Fertilizers typically provide, in varying proportions, the three major plant nutrients (nitrogen, potassium and phosphorus), the secondary plant nutrients (calcium, sulfur, magnesium), and sometimes trace elements (or micronutrients) with a role in plant nutrition: boron, manganese, iron, zinc, copper and molybdenum.
Manure was once the dominant fertilizer, and is still used, but its role is greatly diminished. Fertilizer can be created either from natural organic material such as manure or compost (see also organic gardening), or artificially as through the Haber-Bosch process which produces ammonia. The Haber-Bosch process uses about one percent of the Earth's total energy supply in order to provide half of the nitrogen needed in agriculture. Without this synthetic fertilizer, enough food could not be grown to support the current level of humanity on the planet. Organic material has the advantage of adding carbon compounds to the soil. A major source of soil fertility is the decomposing crop residue from prior years, though this is not considered "fertilizer."

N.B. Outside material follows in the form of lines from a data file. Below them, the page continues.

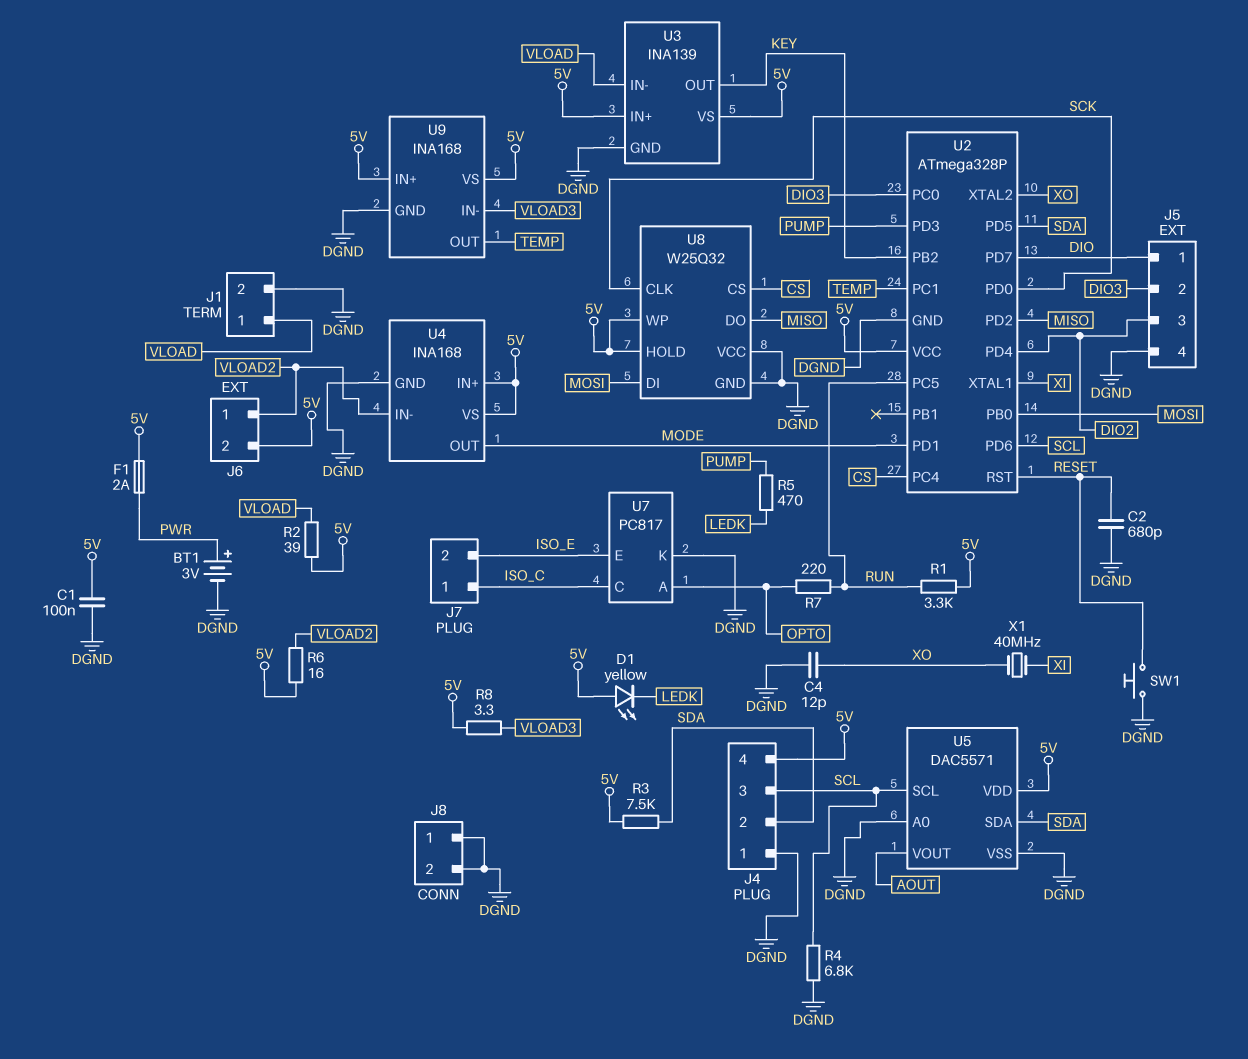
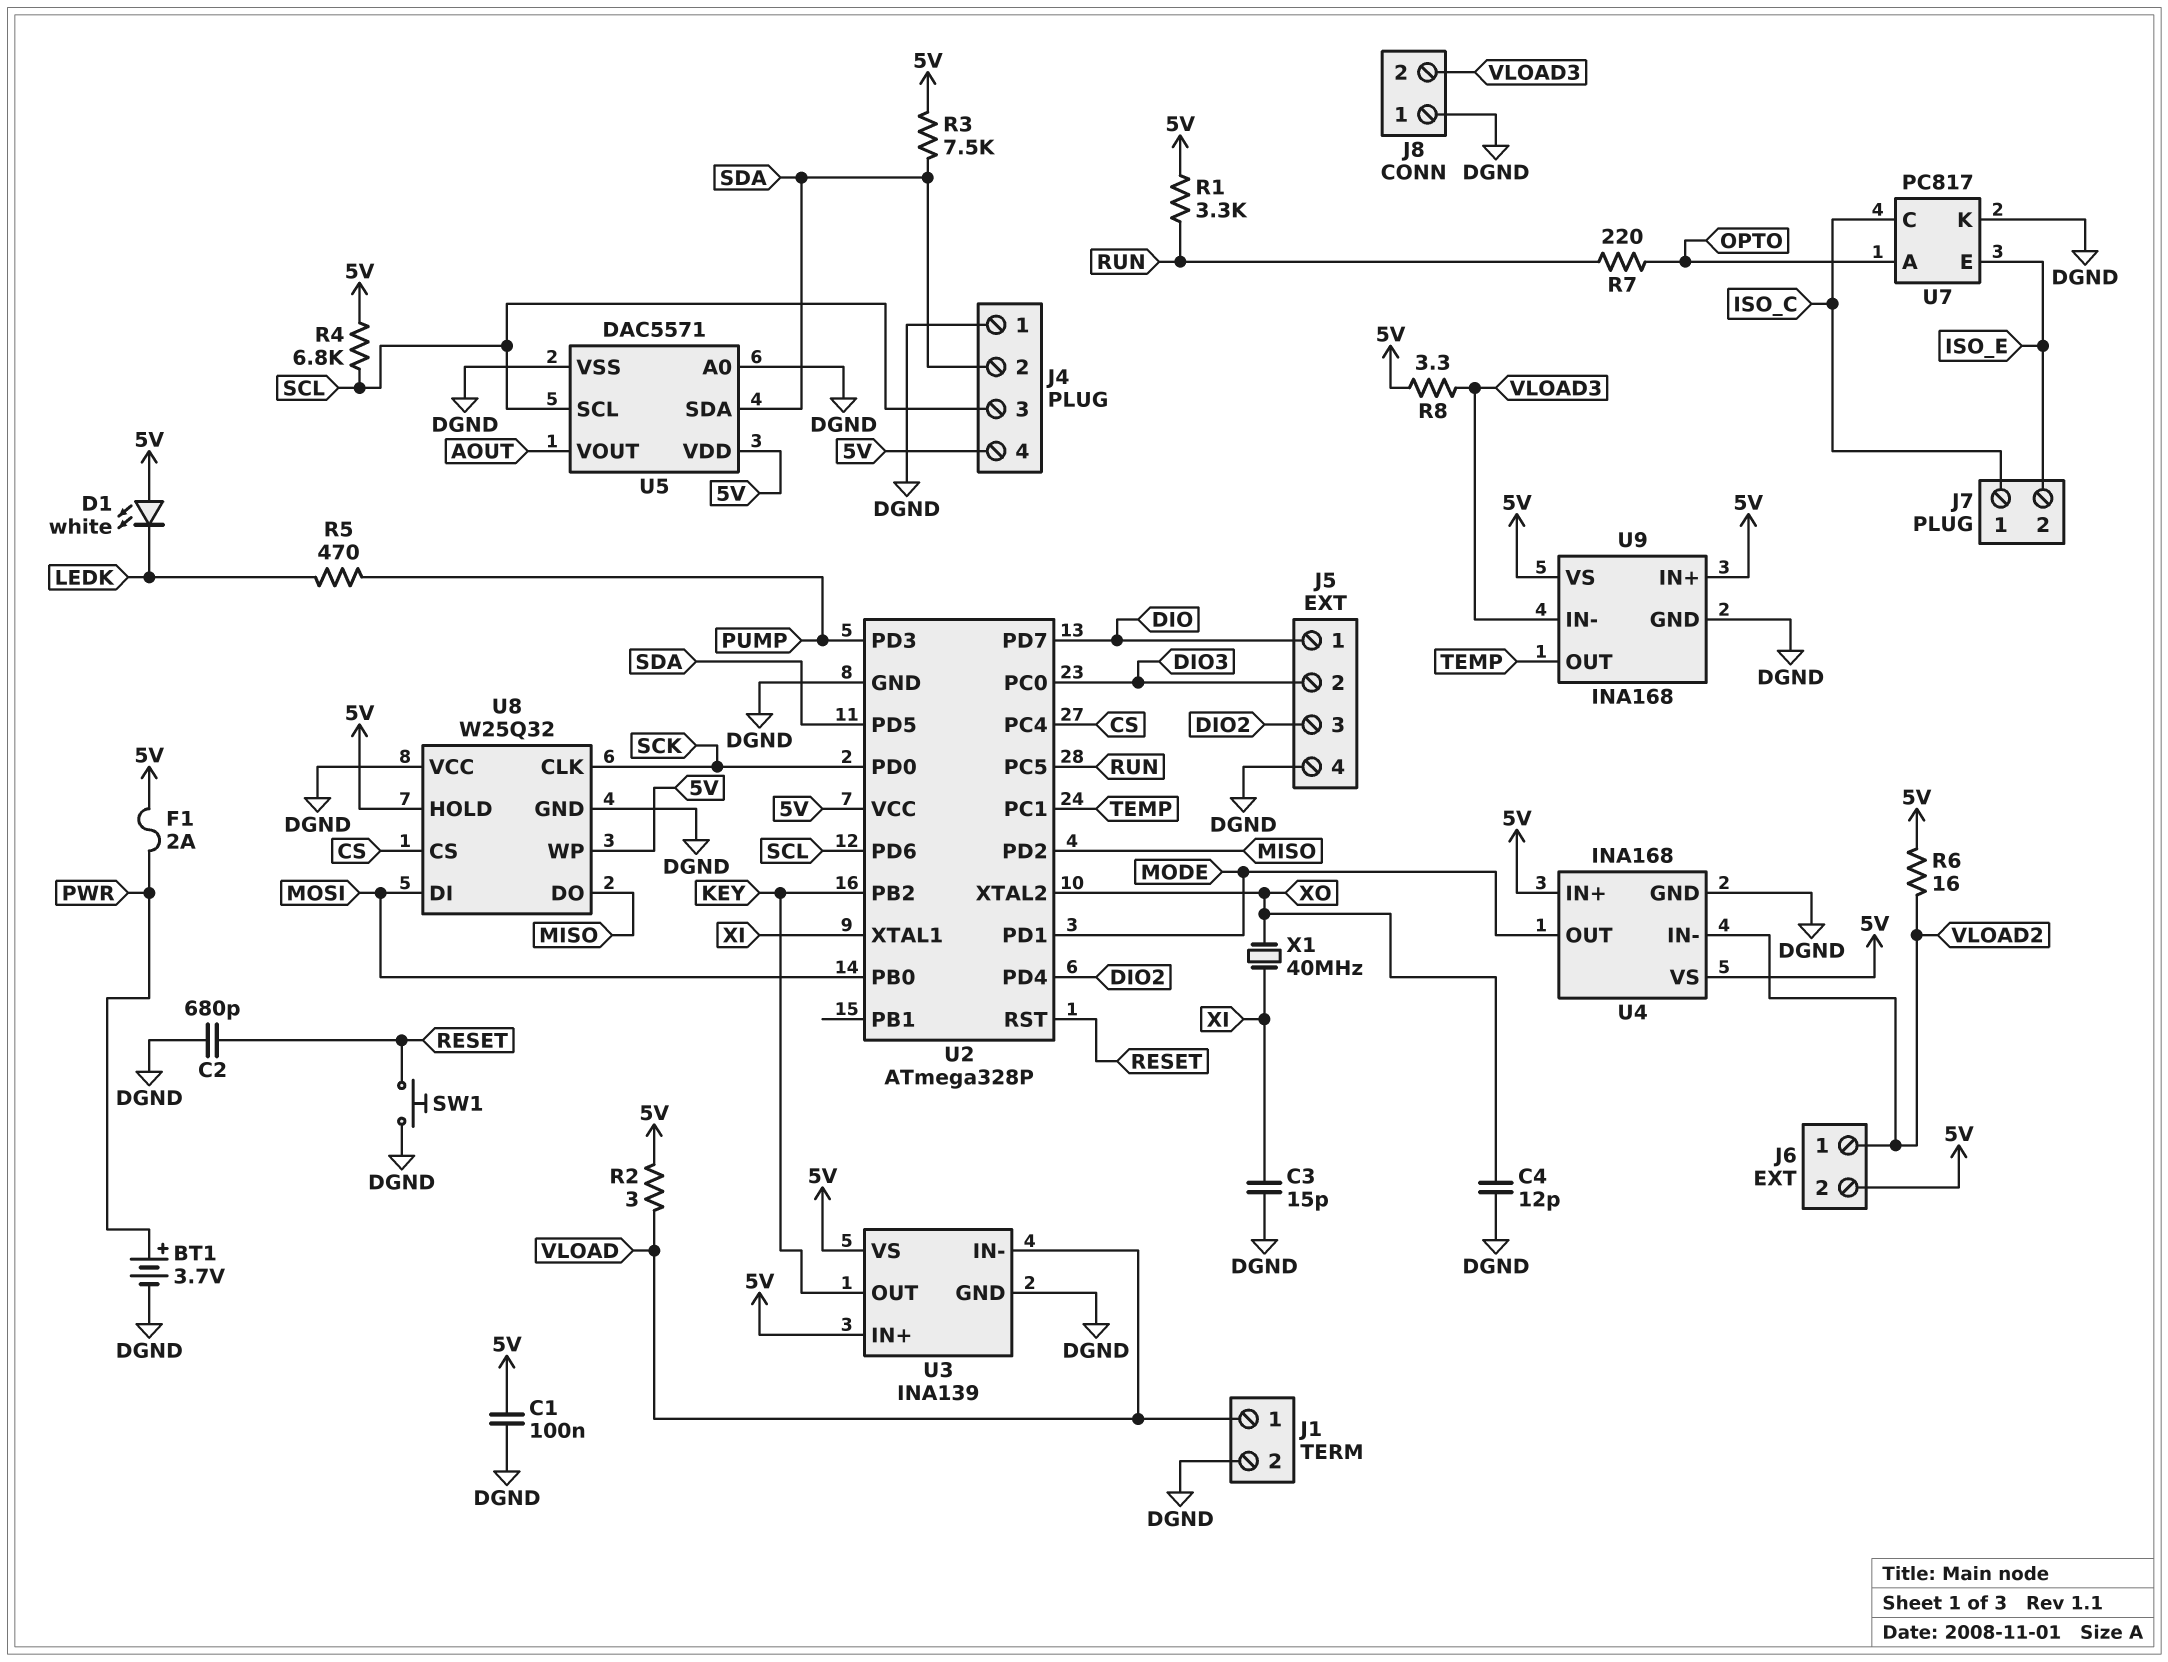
BT1: 3V (plus PWR, minus DGND) -> 3.7V (plus PWR, minus DGND)
C3: none -> 15pF (DGND, XI)
D1: LED yellow (A 5V, K LEDK) -> LED white (A 5V, K LEDK)
J8 pin 2: DGND -> VLOAD3
R2: 39 (5V, VLOAD) -> 3 (5V, VLOAD)
R4: 6.8k (DGND, SCL) -> 6.8k (5V, SCL)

Over-use of fertilizer can lead to algal blooms in lakes and streams that receive run-off from crop lands, and lead to long-term degradation of the soil; see in this regard eutrophication and nutrients. For these reasons, it is recommended that knowledge of the nutrient requirements of the soil vis-a-vis the crop precede applications of commercial fertilizer. In short, excess nutrient elements can cause local soil and off-site damage, as well as waste money.